Colombian artist Fernando Botero dies at 91

As of: September 15, 2023 6:34 p.m

People, animals or fruits: with the artist Botero everything was round, soft, voluminous. This unmistakable style made him famous. He always remained connected to his home country of Colombia – he has now died at the age of 91.

“I come to the studio around 10 a.m. and then work all day. I only briefly interrupt my work to go to a restaurant at lunchtime,” Fernando Botero once explained in an interview. At night he reads, watches a little TV and is in bed by 11 p.m. “That’s my rhythm. Even Saturdays and Sundays. Every day. And to this day I haven’t found anything that gives me more pleasure and joy than painting.”

Botero loved his work – until the end. His hometown of Medellín once tore down an entire block of houses for him. Otherwise there would have been no space for the 23 bronze figures weighing tons, which unmistakably bear the signature of the great master: a voluminous woman, lounging on a pedestal, a fat man on a fat horse and then there is a cat, also extremely large, crouching wide, thick paws.

Over-proportioned sculptures were his trademark – the voluptuous forms were an expression of sensuality for him. The artist Fernando Botero at an exhibition of his works in February 2019 in Madrid.

A tribute to the exuberance of life

With Botero everything was round, soft, voluminous. “Botero is a rock star, the city’s icon. He made Medellín and Colombia known all over the world,” explains Juan Esteban from Medellín. If a painter manages to paint a simple orange in such a way that everyone can recognize his handwriting, then he is a great painter, Botero always said himself, says Esteban.

Botero’s oranges are lush, bold and colorful, of opulent, sometimes almost whimsical beauty – a style that is unmistakable in America, Europe or Asia. However, Botero always emphasized that his characters were not fat. The oversized, plastic and voluminous is always a homage to the exuberance of life, to the sensuality in his native Latin America.

Botero liked to describe himself as the most Colombian of Colombian artists. “I had an intuitive interest in volume. Nobody told me that volume could be important,” he said in an interview. “I just had to express the power and sensitivity of what I was doing in exaggerated volumes. And that guided me throughout my life.”

Premiere on the Champs-Élysées in 1992

The artist was born into modest circumstances on April 19, 1932 in Medellín, Colombia’s second largest city. His uncle sent him to a bullfighting school, but Botero preferred drawing the animals rather than fighting them. He began working as an illustrator and soon won his first art prize. With this money he traveled to Europe and studied the artists and works of the Renaissance in an autodidactic manner.

Inspired by this, Botero developed the style that made him unmistakable from 1965 onwards. In 1992, an exhibition of his on the Champs-Élysées turned the whole of Paris upside down. “Never before had an artist been invited to exhibit on the Champs-Élysées,” Botero later explained. “And to this day I’m the only one. And because no one had done it before, I couldn’t believe it until the day before.”

All traffic had collapsed because trucks with cranes were standing around everywhere. “There were 32 monumental sculptures, which was a lot.”

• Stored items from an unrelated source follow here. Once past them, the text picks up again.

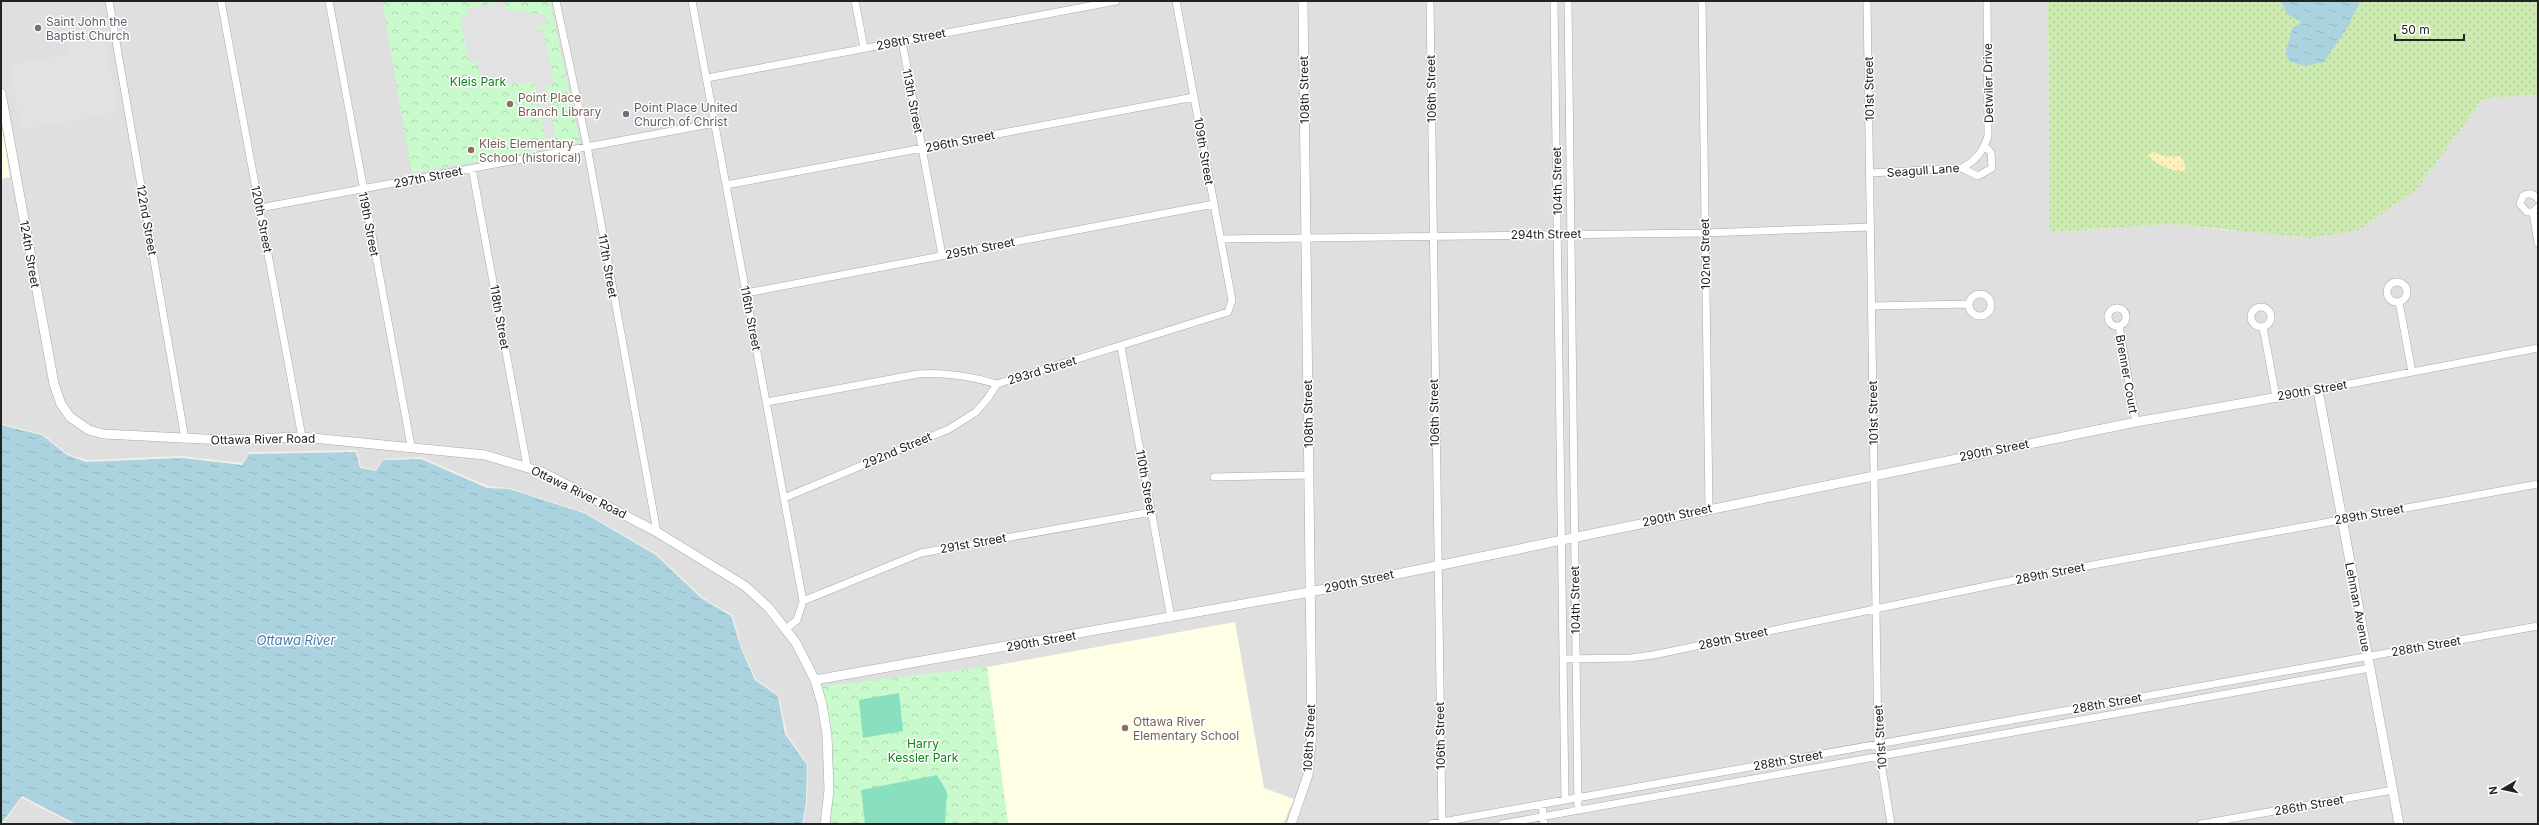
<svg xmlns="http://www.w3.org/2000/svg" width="2539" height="825" font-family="Inter,sans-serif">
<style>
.residential{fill:#e0dfdf}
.education{fill:#ffffe5}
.grass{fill:url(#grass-dots)}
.sand{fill:url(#sand-dots)}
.park{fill:url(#park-crowns)}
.pitch{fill:#88e0be}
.parking{fill:#e2e2e2}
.water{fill:url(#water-ripples)}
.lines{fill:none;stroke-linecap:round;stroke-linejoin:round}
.minor-casing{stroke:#a9a9a9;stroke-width:8}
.tertiary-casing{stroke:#a9a9a9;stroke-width:10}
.minor{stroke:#fff;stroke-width:7}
.tertiary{stroke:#fff;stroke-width:9}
.worship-dot{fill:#6b7280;stroke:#fff;stroke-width:1.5}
.education-dot{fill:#8d6e63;stroke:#fff;stroke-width:1.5}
.labels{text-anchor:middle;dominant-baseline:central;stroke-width:3;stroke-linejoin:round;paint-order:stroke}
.worship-label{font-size:12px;fill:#5b616d;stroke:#fff;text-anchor:start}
.street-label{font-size:12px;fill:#222;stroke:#fff}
.park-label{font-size:12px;fill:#0c8416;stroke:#fff}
.education-label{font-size:12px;fill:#785e54;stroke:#fff;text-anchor:start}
.water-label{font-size:13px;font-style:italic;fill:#4a7aab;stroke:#fff}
</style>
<defs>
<pattern id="grass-dots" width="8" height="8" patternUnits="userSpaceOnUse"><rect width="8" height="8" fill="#cdebb0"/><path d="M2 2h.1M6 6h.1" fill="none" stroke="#b0c997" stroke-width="1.8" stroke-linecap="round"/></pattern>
<pattern id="sand-dots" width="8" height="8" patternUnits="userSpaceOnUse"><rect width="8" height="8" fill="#fff1ba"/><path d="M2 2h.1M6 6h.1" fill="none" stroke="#dacea0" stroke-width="1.8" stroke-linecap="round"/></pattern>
<pattern id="park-crowns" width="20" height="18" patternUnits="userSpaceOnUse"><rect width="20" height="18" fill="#c8facc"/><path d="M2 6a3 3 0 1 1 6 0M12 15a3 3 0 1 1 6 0" fill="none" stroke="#acd6af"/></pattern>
<pattern id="water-ripples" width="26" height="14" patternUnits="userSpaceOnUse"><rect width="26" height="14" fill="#aad3df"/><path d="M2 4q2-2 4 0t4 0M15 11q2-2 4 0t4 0" fill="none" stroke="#92b5bf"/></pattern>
</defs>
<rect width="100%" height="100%" fill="#f2efe9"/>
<!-- residential -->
<path class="residential" d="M1,1H2048L2050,232L2171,224L2234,231L2390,206L2417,189L2483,99L2538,94V824H803L807,803L808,765L787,734L779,695L756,679L743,651L732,615L702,597L657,554L584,512L509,488L488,486L421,457L383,459L375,470L361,467L357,450L249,452L242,463L182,456L87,460L68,454L43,434L1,424Z
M22,798L73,824H3Z"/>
<!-- education -->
<path class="education" d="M1,122L10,177L1,179Z
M1235,622L1264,788L1294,799L1283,824H1008L987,667Z"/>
<!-- grass -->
<path class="grass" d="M2048,1H2538V94L2483,99L2417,189L2358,230L2312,238L2171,224L2050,232Z"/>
<!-- sand -->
<path class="sand" d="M2153,152L2166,157L2180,156L2185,164V170C2178,175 2151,162 2148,155Z"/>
<!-- park -->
<path class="park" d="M382,1H550L580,143L412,173Z
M987,667L1008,824H831L834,753L822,686Z"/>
<!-- pitch -->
<path class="pitch" d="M899,693L903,731L863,738L859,700Z
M937,775L947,792L945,824H865L861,790Z"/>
<!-- parking -->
<path class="parking" d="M504,1L506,9L546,15L548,25H538L535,28L536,31L543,29L554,84L546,85L556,141L546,143L534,83H505L485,86L481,82L477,61L469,62L460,18L468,16L467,9Z
M101,15L118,112L21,130L10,65L70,54L65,22Z"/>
<!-- water -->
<path class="water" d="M2281,1H2360L2348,27L2324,62L2306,66L2290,62L2285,54L2293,27L2300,23V21L2287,14Z
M1,425L42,435L67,455L86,462L182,458L242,465L249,454L356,452L360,468L376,471L383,460L421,459L487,488L509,489L584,513L656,555L701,598L731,616L742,651L755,680L778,696L785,734L807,765L806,803L802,824H76L22,796L1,824Z"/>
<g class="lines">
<!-- minor casing -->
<g class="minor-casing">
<path id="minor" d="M109,1L185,439
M221,1L302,437
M329,1L411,446
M556,1L587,146L657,532
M692,1L803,601L797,620L786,629
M855,1L864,48
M1430,1L1442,824
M1554,1L1565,800
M1568,1L1578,810
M1702,1L1709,508
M1867,1L1878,744L1891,824
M902,41L942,255
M707,78L1116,1
M472,168L527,466
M1962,168L1978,176L1992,168L1991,153L1985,146
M1870,173L1962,168C1976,160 1983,152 1988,136L1987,1
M726,185L1194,97
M2538,199C2534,194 2529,192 2523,196L2520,204L2527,212H2533L2538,207
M260,208L715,123
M2533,212L2538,243
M1221,239L1705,233L1871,227
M2387 292a10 10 0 1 1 20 0a10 10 0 1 1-20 0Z
M746,293L1214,204
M1969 305a11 11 0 1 1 22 0a11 11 0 1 1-22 0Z
M2399,302L2412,372
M1872,306L1969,304
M2251 317a10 10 0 1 1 20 0a10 10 0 1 1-20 0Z
M2108 317a9 9 0 1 1 18 0a9 9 0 1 1-18 0Z
M2119,326L2136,422
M2263,327L2276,397
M1121,347L1171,618
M2318,390L2538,348
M767,402L918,374C946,372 970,376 997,384L1228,312L1232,300L1176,1
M1214,477L1309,475
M784,498L949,429L976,412L988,398L997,384
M803,601L921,553L1151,512
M1563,659L1630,658L1653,655L2054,572L2538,484
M1542,804L1544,824
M1431,824L2538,626
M1502,824L2370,668
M2201,824L2393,790"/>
</g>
<!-- tertiary casing -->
<g class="tertiary-casing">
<path id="tertiary" d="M1,93L54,384L61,404L70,417L89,430L103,434L224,440L302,437L485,455L542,472L657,532L745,586L769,608L796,643L815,680L822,704L827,735L829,790L825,824
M815,680L1310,592L2136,422L2318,390L2399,824
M1291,824L1308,775L1312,733L1303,1"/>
</g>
<!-- minor -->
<use href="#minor" class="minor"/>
<!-- tertiary -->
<use href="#tertiary" class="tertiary"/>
</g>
<!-- markers -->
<g class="worship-dot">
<circle cx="38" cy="28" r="4"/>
<circle cx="626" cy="114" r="4"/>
</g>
<g class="education-dot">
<circle cx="510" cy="104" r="4"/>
<circle cx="471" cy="150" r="4"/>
<circle cx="1125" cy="728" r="4"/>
</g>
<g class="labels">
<!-- worship labels -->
<g class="worship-label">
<text x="46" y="21">Saint John the<tspan x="46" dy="14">Baptist Church</tspan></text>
<text x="634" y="107">Point Place United<tspan x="634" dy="14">Church of Christ</tspan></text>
</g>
<!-- street labels -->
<g class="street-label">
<text transform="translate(911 39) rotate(-11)">298th Street</text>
<text transform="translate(1988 83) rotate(-91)">Detwiler Drive</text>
<text transform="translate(1431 89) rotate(-91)">106th Street</text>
<text transform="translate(1869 89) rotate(-91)">101st Street</text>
<text transform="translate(1304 90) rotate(-91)">108th Street</text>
<text transform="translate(913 101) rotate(79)">113th Street</text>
<text transform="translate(960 141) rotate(-11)">296th Street</text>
<text transform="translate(1204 151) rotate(80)">109th Street</text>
<text transform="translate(1923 170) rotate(-4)">Seagull Lane</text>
<text transform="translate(428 177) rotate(-11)">297th Street</text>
<text transform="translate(1557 181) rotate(-91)">104th Street</text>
<text transform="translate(262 219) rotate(79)">120th Street</text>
<text transform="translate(147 220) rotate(80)">122nd Street</text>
<text transform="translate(369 224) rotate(79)">119th Street</text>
<text transform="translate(1546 234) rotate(-1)">294th Street</text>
<text transform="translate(980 248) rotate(-11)">295th Street</text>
<text transform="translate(30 254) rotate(80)">124th Street</text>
<text transform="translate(1705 254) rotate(-91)">102nd Street</text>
<text transform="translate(608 266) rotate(80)">117th Street</text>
<text transform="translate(500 317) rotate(80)">118th Street</text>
<text transform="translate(751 318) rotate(79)">116th Street</text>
<text transform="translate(1042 370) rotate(-17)">293rd Street</text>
<text transform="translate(2127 374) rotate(80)">Brenner Court</text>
<text transform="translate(2312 390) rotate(-10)">290th Street</text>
<text transform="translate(1434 413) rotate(-91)">106th Street</text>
<text transform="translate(1873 413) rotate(-91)">101st Street</text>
<text transform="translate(1308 414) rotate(-91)">108th Street</text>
<text transform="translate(263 439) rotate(-1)">Ottawa River Road</text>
<text transform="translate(897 450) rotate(-23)">292nd Street</text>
<text transform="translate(1994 450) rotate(-11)">290th Street</text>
<text transform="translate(1146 482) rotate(80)">110th Street</text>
<text transform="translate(579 492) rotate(26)">Ottawa River Road</text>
<text transform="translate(2369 514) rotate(-10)">289th Street</text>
<text transform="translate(1677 515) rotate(-12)">290th Street</text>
<text transform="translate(973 543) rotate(-10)">291st Street</text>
<text transform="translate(2050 573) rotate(-11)">289th Street</text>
<text transform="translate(1359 581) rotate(-12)">290th Street</text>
<text transform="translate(1575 600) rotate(-91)">104th Street</text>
<text transform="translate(2358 607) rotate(79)">Lehman Avenue</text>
<text transform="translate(1733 638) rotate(-12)">289th Street</text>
<text transform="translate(1041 641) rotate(-10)">290th Street</text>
<text transform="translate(2426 646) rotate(-10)">288th Street</text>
<text transform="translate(2107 703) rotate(-10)">288th Street</text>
<text transform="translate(1440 736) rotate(-91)">106th Street</text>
<text transform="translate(1880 737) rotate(-94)">101st Street</text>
<text transform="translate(1309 738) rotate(-87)">108th Street</text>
<text transform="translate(1788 760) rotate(-10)">288th Street</text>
<text transform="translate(2309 805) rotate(-10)">286th Street</text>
</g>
<!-- park labels -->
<g class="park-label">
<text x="478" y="81">Kleis Park</text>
<text x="923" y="743">Harry<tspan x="923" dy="14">Kessler Park</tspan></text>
</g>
<!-- education labels -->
<g class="education-label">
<text x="518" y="97">Point Place<tspan x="518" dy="14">Branch Library</tspan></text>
<text x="479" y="143">Kleis Elementary<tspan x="479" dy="14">School (historical)</tspan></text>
<text x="1133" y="721">Ottawa River<tspan x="1133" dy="14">Elementary School</tspan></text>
</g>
<!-- water labels -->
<g class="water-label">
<text x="296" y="640">Ottawa River</text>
</g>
</g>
<!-- border -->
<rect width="2539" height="825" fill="none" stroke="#222222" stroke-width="4"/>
<!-- north arrow -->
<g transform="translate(2503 789) rotate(261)" stroke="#ffffff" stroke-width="3" paint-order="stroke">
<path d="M0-3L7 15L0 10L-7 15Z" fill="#222222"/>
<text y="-6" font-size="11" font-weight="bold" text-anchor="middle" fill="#222222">N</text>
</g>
<!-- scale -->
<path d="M2395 34v6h69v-6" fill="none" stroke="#222222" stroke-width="2"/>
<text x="2401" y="34" font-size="12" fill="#222222" stroke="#ffffff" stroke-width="3" paint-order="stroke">50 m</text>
</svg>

Botero liked to describe himself as the most Colombian of Colombian artists. “I had an intuitive interest in volume. Nobody told me that volume could be important,” he said in an interview.

His inspiration remained Colombia

His works, which now fetch record prices, have been seen in more than 300 cities around the world. Botero always commuted between Italy, France and the USA. But his inspiration, his point of reference, remained his home country of Colombia, everyday life, Catholicism, folklore. But also the painful sides: the violence and the drug war, which particularly shaped Botero’s hometown of Medellín for years. Botero was always a defender and fighter for peace in his homeland.

In 1995, a bomb exploded in one of Botero’s bronze figures in Medellín, of all things a dove of peace, killing 23 people. The half-destroyed bird still stands today in Plaza Botero in the center of the city. The artist also created a intact, identical duplicate as a sign that art is stronger than terror.

He always celebrated life in his works. Botero once admitted that he was also very afraid of death itself. Because then he could no longer create anything. Botero continued to paint until last week, when pneumonia forced him to rest his brush. Now the great master of volume has died in Monaco at the age of 91.